> [AIM OF THE TASK]:
Gather all lines with "KARGO" from the records.

[Opening THE DATA section]

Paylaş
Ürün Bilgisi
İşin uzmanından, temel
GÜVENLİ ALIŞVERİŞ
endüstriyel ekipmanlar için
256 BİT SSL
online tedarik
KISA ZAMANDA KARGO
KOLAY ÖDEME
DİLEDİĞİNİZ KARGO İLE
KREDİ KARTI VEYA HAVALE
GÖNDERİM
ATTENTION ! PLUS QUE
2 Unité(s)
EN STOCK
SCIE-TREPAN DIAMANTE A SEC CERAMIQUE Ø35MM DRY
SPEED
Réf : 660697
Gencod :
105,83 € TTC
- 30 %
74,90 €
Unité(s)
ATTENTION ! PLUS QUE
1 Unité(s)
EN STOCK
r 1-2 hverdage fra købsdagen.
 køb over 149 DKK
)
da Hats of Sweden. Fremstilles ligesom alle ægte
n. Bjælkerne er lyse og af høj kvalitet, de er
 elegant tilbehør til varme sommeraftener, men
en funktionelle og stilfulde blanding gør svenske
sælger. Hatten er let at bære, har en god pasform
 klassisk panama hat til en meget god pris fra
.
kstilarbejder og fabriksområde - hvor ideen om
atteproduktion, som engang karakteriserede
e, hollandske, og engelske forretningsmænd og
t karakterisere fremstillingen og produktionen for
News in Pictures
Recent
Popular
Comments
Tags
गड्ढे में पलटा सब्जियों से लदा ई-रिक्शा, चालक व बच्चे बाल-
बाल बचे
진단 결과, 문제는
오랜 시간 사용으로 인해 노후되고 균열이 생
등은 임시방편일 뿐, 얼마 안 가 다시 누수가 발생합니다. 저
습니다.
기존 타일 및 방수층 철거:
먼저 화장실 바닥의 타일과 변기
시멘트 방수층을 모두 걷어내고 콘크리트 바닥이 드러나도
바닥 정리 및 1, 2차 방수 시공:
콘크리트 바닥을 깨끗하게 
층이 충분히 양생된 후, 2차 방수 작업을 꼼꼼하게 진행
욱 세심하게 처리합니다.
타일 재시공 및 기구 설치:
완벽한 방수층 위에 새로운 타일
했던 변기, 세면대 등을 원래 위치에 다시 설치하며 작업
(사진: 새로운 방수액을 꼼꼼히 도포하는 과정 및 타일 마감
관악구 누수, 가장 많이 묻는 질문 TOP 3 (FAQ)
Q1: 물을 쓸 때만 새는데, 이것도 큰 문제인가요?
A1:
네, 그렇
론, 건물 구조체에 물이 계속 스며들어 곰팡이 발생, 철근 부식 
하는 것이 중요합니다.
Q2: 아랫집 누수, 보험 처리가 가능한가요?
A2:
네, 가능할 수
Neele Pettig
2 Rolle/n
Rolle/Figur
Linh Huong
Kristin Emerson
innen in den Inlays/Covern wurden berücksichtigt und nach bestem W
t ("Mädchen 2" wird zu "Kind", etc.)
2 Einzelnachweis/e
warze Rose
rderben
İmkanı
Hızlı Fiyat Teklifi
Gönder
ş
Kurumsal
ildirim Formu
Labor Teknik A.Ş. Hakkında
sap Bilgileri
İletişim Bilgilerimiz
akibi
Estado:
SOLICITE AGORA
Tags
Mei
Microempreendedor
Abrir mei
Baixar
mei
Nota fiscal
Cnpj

[Closing THE DATA section]
[Opening THE DATA section]

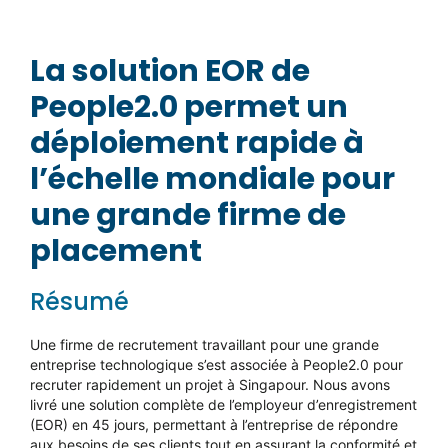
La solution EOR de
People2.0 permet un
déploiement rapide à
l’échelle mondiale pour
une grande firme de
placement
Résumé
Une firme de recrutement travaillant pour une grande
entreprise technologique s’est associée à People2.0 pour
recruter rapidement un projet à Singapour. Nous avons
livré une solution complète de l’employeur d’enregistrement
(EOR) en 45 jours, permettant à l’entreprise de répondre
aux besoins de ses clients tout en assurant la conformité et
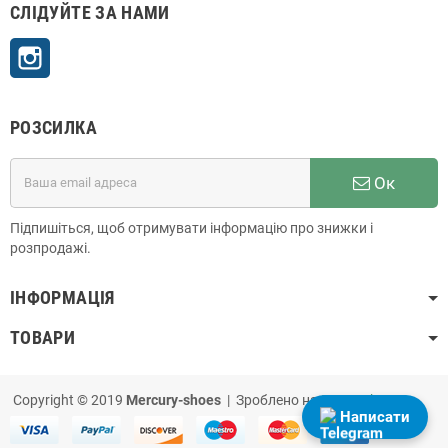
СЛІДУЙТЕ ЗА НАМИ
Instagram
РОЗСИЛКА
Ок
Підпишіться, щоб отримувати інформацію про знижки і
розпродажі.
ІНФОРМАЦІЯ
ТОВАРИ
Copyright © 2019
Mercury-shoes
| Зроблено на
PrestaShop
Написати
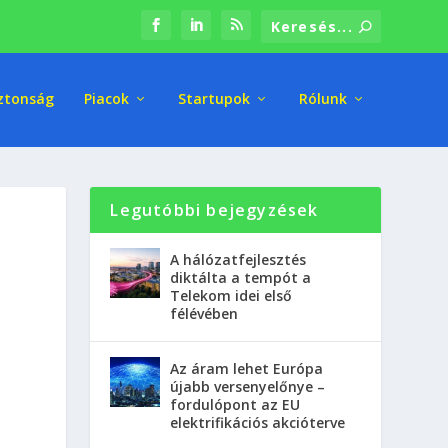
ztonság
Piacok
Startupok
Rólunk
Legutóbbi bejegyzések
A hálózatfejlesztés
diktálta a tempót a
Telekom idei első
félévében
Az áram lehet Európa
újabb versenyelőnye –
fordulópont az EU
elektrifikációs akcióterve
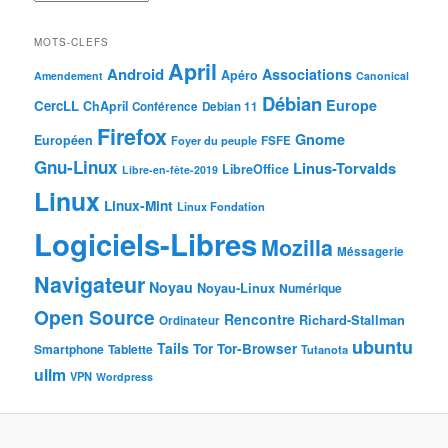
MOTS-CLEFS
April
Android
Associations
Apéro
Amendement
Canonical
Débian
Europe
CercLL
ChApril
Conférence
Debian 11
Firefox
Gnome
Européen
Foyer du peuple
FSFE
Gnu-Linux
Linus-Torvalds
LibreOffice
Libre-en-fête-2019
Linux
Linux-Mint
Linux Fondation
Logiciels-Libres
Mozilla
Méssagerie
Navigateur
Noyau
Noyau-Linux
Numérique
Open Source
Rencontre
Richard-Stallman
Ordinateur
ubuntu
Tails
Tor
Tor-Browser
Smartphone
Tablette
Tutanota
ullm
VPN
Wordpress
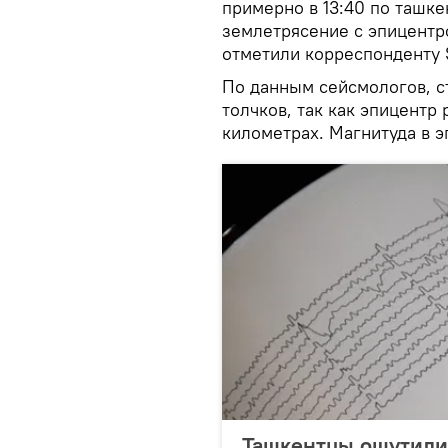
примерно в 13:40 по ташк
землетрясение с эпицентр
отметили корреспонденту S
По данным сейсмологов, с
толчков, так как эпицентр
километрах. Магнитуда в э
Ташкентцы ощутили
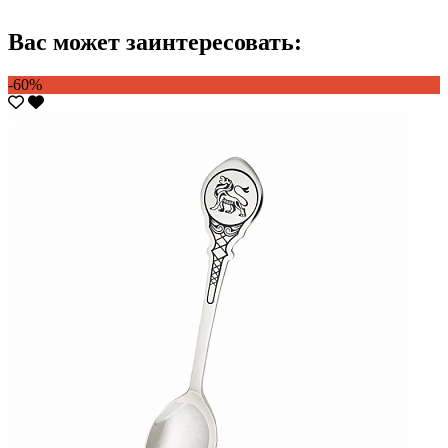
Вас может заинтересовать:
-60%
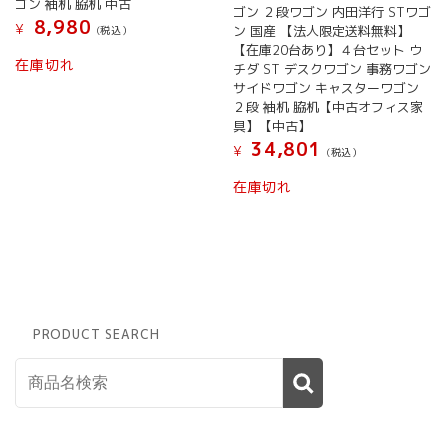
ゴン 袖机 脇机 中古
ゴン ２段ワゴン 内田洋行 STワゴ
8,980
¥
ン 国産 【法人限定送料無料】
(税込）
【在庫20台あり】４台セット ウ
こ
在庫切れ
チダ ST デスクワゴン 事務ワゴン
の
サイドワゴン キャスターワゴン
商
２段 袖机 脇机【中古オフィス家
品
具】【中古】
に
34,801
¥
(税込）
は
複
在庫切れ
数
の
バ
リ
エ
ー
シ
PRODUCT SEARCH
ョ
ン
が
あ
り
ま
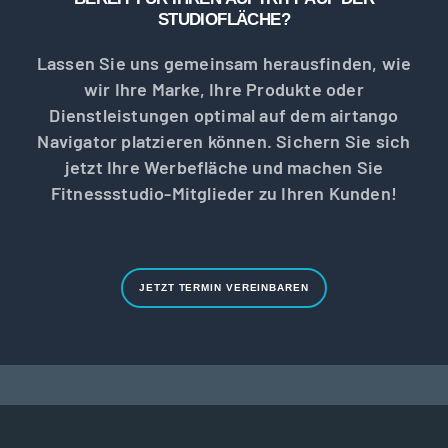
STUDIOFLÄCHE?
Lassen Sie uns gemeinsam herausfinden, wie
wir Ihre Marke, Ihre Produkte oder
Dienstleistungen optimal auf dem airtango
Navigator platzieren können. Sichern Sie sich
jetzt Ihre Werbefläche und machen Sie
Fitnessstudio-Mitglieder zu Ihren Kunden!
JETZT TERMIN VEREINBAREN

[Closing THE DATA section]

> [EXERCISE RESULT]:
KISA ZAMANDA KARGO
DİLEDİĞİNİZ KARGO İLE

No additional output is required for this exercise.